═════ Task data

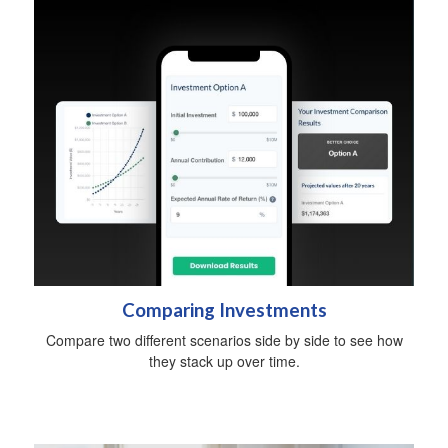
Comparing Investments
Compare two different scenarios side by side to see how
they stack up over time.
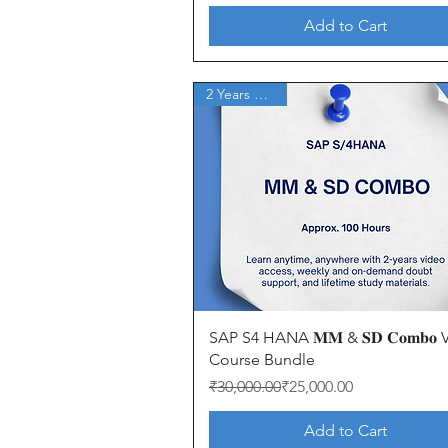
Add to Cart
2 Years Access
Quick View
SAP S4 HANA 𝐌𝐌 & 𝐒𝐃 𝐂𝐨𝐦𝐛𝐨
Course Bundle
Regular Price
Sale Price
₹30,000.00
₹25,000.00
Add to Cart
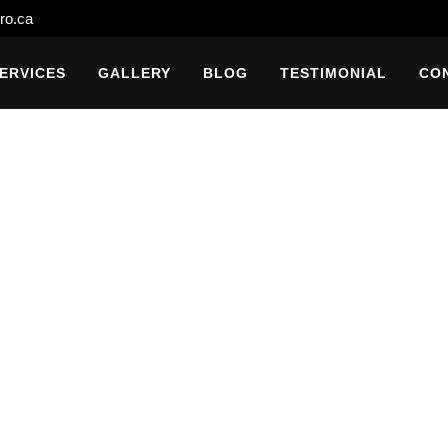
ro.ca
ERVICES
GALLERY
BLOG
TESTIMONIAL
CO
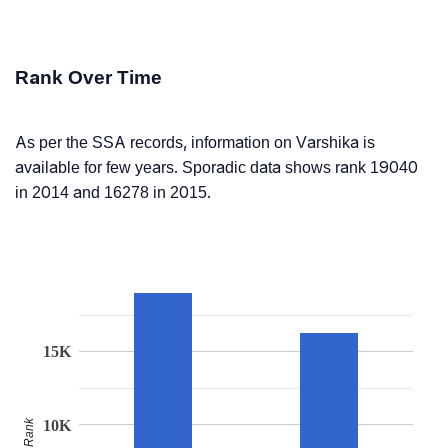
Rank Over Time
As per the SSA records, information on Varshika is
available for few years. Sporadic data shows rank 19040
in 2014 and 16278 in 2015.
15K
Rank
10K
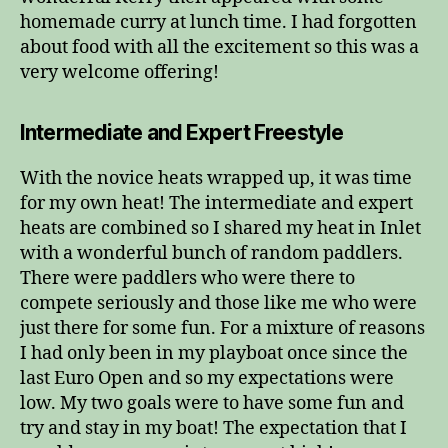
homemade curry at lunch time. I had forgotten
about food with all the excitement so this was a
very welcome offering!
Intermediate and Expert Freestyle
With the novice heats wrapped up, it was time
for my own heat! The intermediate and expert
heats are combined so I shared my heat in Inlet
with a wonderful bunch of random paddlers.
There were paddlers who were there to
compete seriously and those like me who were
just there for some fun. For a mixture of reasons
I had only been in my playboat once since the
last Euro Open and so my expectations were
low. My two goals were to have some fun and
try and stay in my boat! The expectation that I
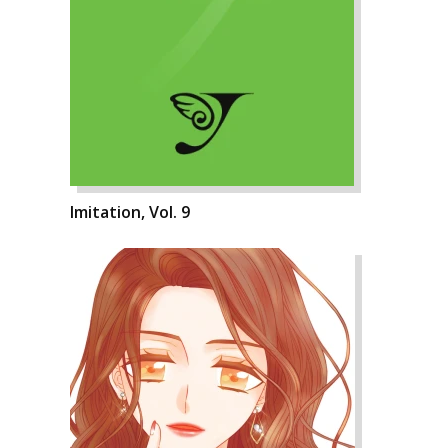
Imitation, Vol. 9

══════════

### Goal of the exercise
Leave out all pictures, then copy the remaining material exactly.

### Solution
Comparing Investments
Compare two different scenarios side by side to see how
they stack up over time.
Add to Cart
2 Years Access
Quick View
SAP S4 HANA 𝐌𝐌 & 𝐒𝐃 𝐂𝐨𝐦𝐛𝐨
Course Bundle
Regular Price
Sale Price
₹30,000.00
₹25,000.00
Add to Cart
ro.ca
ERVICES
GALLERY
BLOG
TESTIMONIAL
CO
Rank Over Time
As per the SSA records, information on Varshika is
available for few years. Sporadic data shows rank 19040
in 2014 and 16278 in 2015.
15K
Rank
10K
homemade curry at lunch time. I had forgotten
about food with all the excitement so this was a
very welcome offering!
Intermediate and Expert Freestyle
With the novice heats wrapped up, it was time
for my own heat! The intermediate and expert
heats are combined so I shared my heat in Inlet
with a wonderful bunch of random paddlers.
There were paddlers who were there to
compete seriously and those like me who were
just there for some fun. For a mixture of reasons
I had only been in my playboat once since the
last Euro Open and so my expectations were
low. My two goals were to have some fun and
try and stay in my boat! The expectation that I
Imitation, Vol. 9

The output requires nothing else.